New sex-related offenses added to Alabama criminal code
MONTGOMERY, AL (WSFA) - Gov. Kay Ivey signed a bill into law Friday with the intention of bringing Alabama's criminal code up-to-date with regards to sexual misconduct when technology is involved.
Senate Bill 301, which is also known a the Sex Offender Reporting Bill, adds five new offenses to Alabama's criminal code and also strengthens Alabama's existing sex-offenders laws.
"The most important duty of government is to keep our people safe," Ivey said. "I proudly signed SB301, because it protects the vulnerable in our society by ensuring that reporting requirements for sex offenders are strict and enforced."
The bill received bi-partisan support and support from the the Attorney General's Office and the Office of Prosecution Services.
"This legislation gives Alabama prosecutors one more tool to protect our children and other vulnerable persons from the devastating effects of sexual misconduct," Attorney General Steve Marshall said.
The new criminal offenses include:
- Distribution of a private image, also known as “revenge porn” or “nonconsensual pornography,” will now be a class A misdemeanor for the first offense and class C felony for subsequent offenses. This covers distributing intimate, private images of someone when the depicted person did not consent to the transmission and the perpetrator intended to harass or intimidate the depicted person.
- Sextortion is the use of threatening communications, often online, to induce the victim to engage in unwanted sexual activity. This will now be a class B felony.
- Assault with bodily fluids has increasingly occurred in recent years with the use of seminal fluid to attack a victim; attacking law enforcement personnel with bodily fluids is also a regrettably frequent occurrence in jails and prisons. This will now be a class A misdemeanor (or a class C felony if the offender knows he or she has a communicable disease).
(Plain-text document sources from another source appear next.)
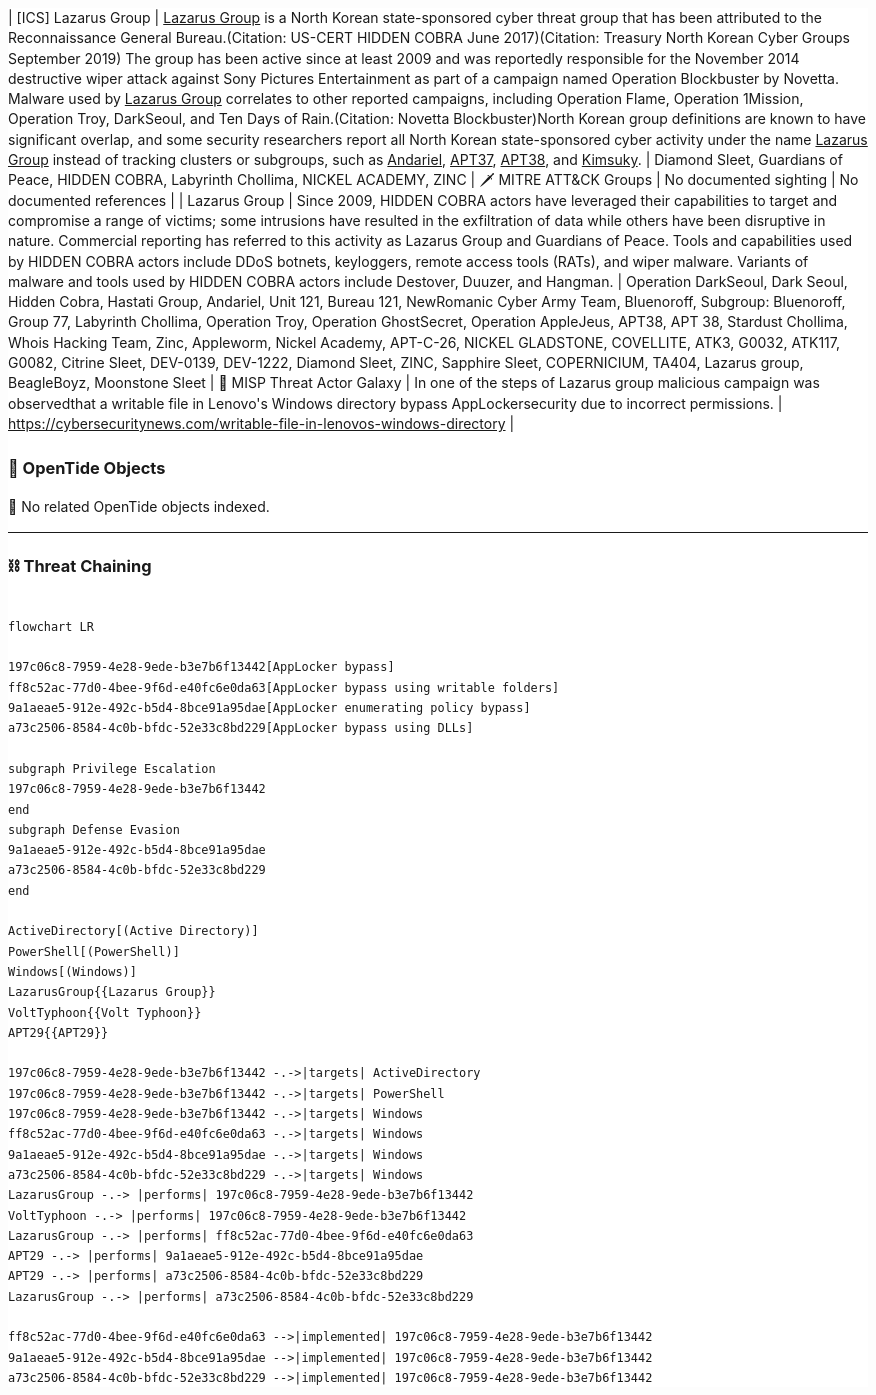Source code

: | [ICS] Lazarus Group | [Lazarus Group](https://attack.mitre.org/groups/G0032) is a North Korean state-sponsored cyber threat group that has been attributed to the Reconnaissance General Bureau.(Citation: US-CERT HIDDEN COBRA June 2017)(Citation: Treasury North Korean Cyber Groups September 2019) The group has been active since at least 2009 and was reportedly responsible for the November 2014 destructive wiper attack against Sony Pictures Entertainment as part of a campaign named Operation Blockbuster by Novetta. Malware used by [Lazarus Group](https://attack.mitre.org/groups/G0032) correlates to other reported campaigns, including Operation Flame, Operation 1Mission, Operation Troy, DarkSeoul, and Ten Days of Rain.(Citation: Novetta Blockbuster)North Korean group definitions are known to have significant overlap, and some security researchers report all North Korean state-sponsored cyber activity under the name [Lazarus Group](https://attack.mitre.org/groups/G0032) instead of tracking clusters or subgroups, such as [Andariel](https://attack.mitre.org/groups/G0138), [APT37](https://attack.mitre.org/groups/G0067), [APT38](https://attack.mitre.org/groups/G0082), and [Kimsuky](https://attack.mitre.org/groups/G0094). | Diamond Sleet, Guardians of Peace, HIDDEN COBRA, Labyrinth Chollima, NICKEL ACADEMY, ZINC                                                                                                                                                                                                                                                                                                                                                                                                                                                              | 🗡️ MITRE ATT&CK Groups     | No documented sighting                                                                                                                                                        | No documented references                                                 |
| Lazarus Group       | Since 2009, HIDDEN COBRA actors have leveraged their capabilities to target and compromise a range of victims; some intrusions have resulted in the exfiltration of data while others have been disruptive in nature. Commercial reporting has referred to this activity as Lazarus Group and Guardians of Peace. Tools and capabilities used by HIDDEN COBRA actors include DDoS botnets, keyloggers, remote access tools (RATs), and wiper malware. Variants of malware and tools used by HIDDEN COBRA actors include Destover, Duuzer, and Hangman.                                                                                                                                                                                                                                                                                                                                                                                                                                                                                                                                                                                                                                                                                                    | Operation DarkSeoul, Dark Seoul, Hidden Cobra, Hastati Group, Andariel, Unit 121, Bureau 121, NewRomanic Cyber Army Team, Bluenoroff, Subgroup: Bluenoroff, Group 77, Labyrinth Chollima, Operation Troy, Operation GhostSecret, Operation AppleJeus, APT38, APT 38, Stardust Chollima, Whois Hacking Team, Zinc, Appleworm, Nickel Academy, APT-C-26, NICKEL GLADSTONE, COVELLITE, ATK3, G0032, ATK117, G0082, Citrine Sleet, DEV-0139, DEV-1222, Diamond Sleet, ZINC, Sapphire Sleet, COPERNICIUM, TA404, Lazarus group, BeagleBoyz, Moonstone Sleet | 🌌 MISP Threat Actor Galaxy | In one of the steps of Lazarus group malicious campaign was observedthat a writable file in Lenovo's Windows directory bypass AppLockersecurity due to incorrect permissions. | https://cybersecuritynews.com/writable-file-in-lenovos-windows-directory |

### 🌊 OpenTide Objects
🚫 No related OpenTide objects indexed.





 --- 

### ⛓️ Threat Chaining

```mermaid

flowchart LR

197c06c8-7959-4e28-9ede-b3e7b6f13442[AppLocker bypass]
ff8c52ac-77d0-4bee-9f6d-e40fc6e0da63[AppLocker bypass using writable folders]
9a1aeae5-912e-492c-b5d4-8bce91a95dae[AppLocker enumerating policy bypass]
a73c2506-8584-4c0b-bfdc-52e33c8bd229[AppLocker bypass using DLLs]

subgraph Privilege Escalation
197c06c8-7959-4e28-9ede-b3e7b6f13442
end
subgraph Defense Evasion
9a1aeae5-912e-492c-b5d4-8bce91a95dae
a73c2506-8584-4c0b-bfdc-52e33c8bd229
end

ActiveDirectory[(Active Directory)]
PowerShell[(PowerShell)]
Windows[(Windows)]
LazarusGroup{{Lazarus Group}}
VoltTyphoon{{Volt Typhoon}}
APT29{{APT29}}

197c06c8-7959-4e28-9ede-b3e7b6f13442 -.->|targets| ActiveDirectory
197c06c8-7959-4e28-9ede-b3e7b6f13442 -.->|targets| PowerShell
197c06c8-7959-4e28-9ede-b3e7b6f13442 -.->|targets| Windows
ff8c52ac-77d0-4bee-9f6d-e40fc6e0da63 -.->|targets| Windows
9a1aeae5-912e-492c-b5d4-8bce91a95dae -.->|targets| Windows
a73c2506-8584-4c0b-bfdc-52e33c8bd229 -.->|targets| Windows
LazarusGroup -.-> |performs| 197c06c8-7959-4e28-9ede-b3e7b6f13442
VoltTyphoon -.-> |performs| 197c06c8-7959-4e28-9ede-b3e7b6f13442
LazarusGroup -.-> |performs| ff8c52ac-77d0-4bee-9f6d-e40fc6e0da63
APT29 -.-> |performs| 9a1aeae5-912e-492c-b5d4-8bce91a95dae
APT29 -.-> |performs| a73c2506-8584-4c0b-bfdc-52e33c8bd229
LazarusGroup -.-> |performs| a73c2506-8584-4c0b-bfdc-52e33c8bd229

ff8c52ac-77d0-4bee-9f6d-e40fc6e0da63 -->|implemented| 197c06c8-7959-4e28-9ede-b3e7b6f13442
9a1aeae5-912e-492c-b5d4-8bce91a95dae -->|implemented| 197c06c8-7959-4e28-9ede-b3e7b6f13442
a73c2506-8584-4c0b-bfdc-52e33c8bd229 -->|implemented| 197c06c8-7959-4e28-9ede-b3e7b6f13442

```


[1]: https://techyrick.com/applocker-bypass-windows-privilege-escalation
[2]: https://github.com/api0cradle/UltimateAppLockerByPassList/blob/master/Generic-AppLockerbypasses.md
[3]: https://www.windowscentral.com/software-apps/windows-11/what-is-the-appdata-folder-windows-11-app-data-storage-explained
[4]: https://learn.microsoft.com/en-us/windows/win32/shell/knownfolderid?redirectedfrom=MSDN#roaming
[5]: https://www.reddit.com/r/sysadmin/comments/dvu43i/psa_applocker_default_rules_can_be_easily_bypassed
[6]: https://gist.github.com/egre55/6b91444b8da8ccff65a9670a334fc05d
[7]: https://cybersecuritynews.com/writable-file-in-lenovos-windows-directory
- Directing children to engage in sexual acts will be a class C felony if the offender directs children to engage in sexual contact with one another; it becomes a class A felony if the offender directs the children to engage in sexual intercourse or deviate sexual intercourse.
Amendments to existing law were also made in that the existence of "electronic solicitation of a child" was broadened to cover certain grooming behaviors by would-be child molesters.
Provisions of the Alabama Sex Offender Registration and Community Notification Act were also strengthened in that juveniles may now be exempt from sex-offender registration by judges if they were found to have engaged in sexting-type behaviors.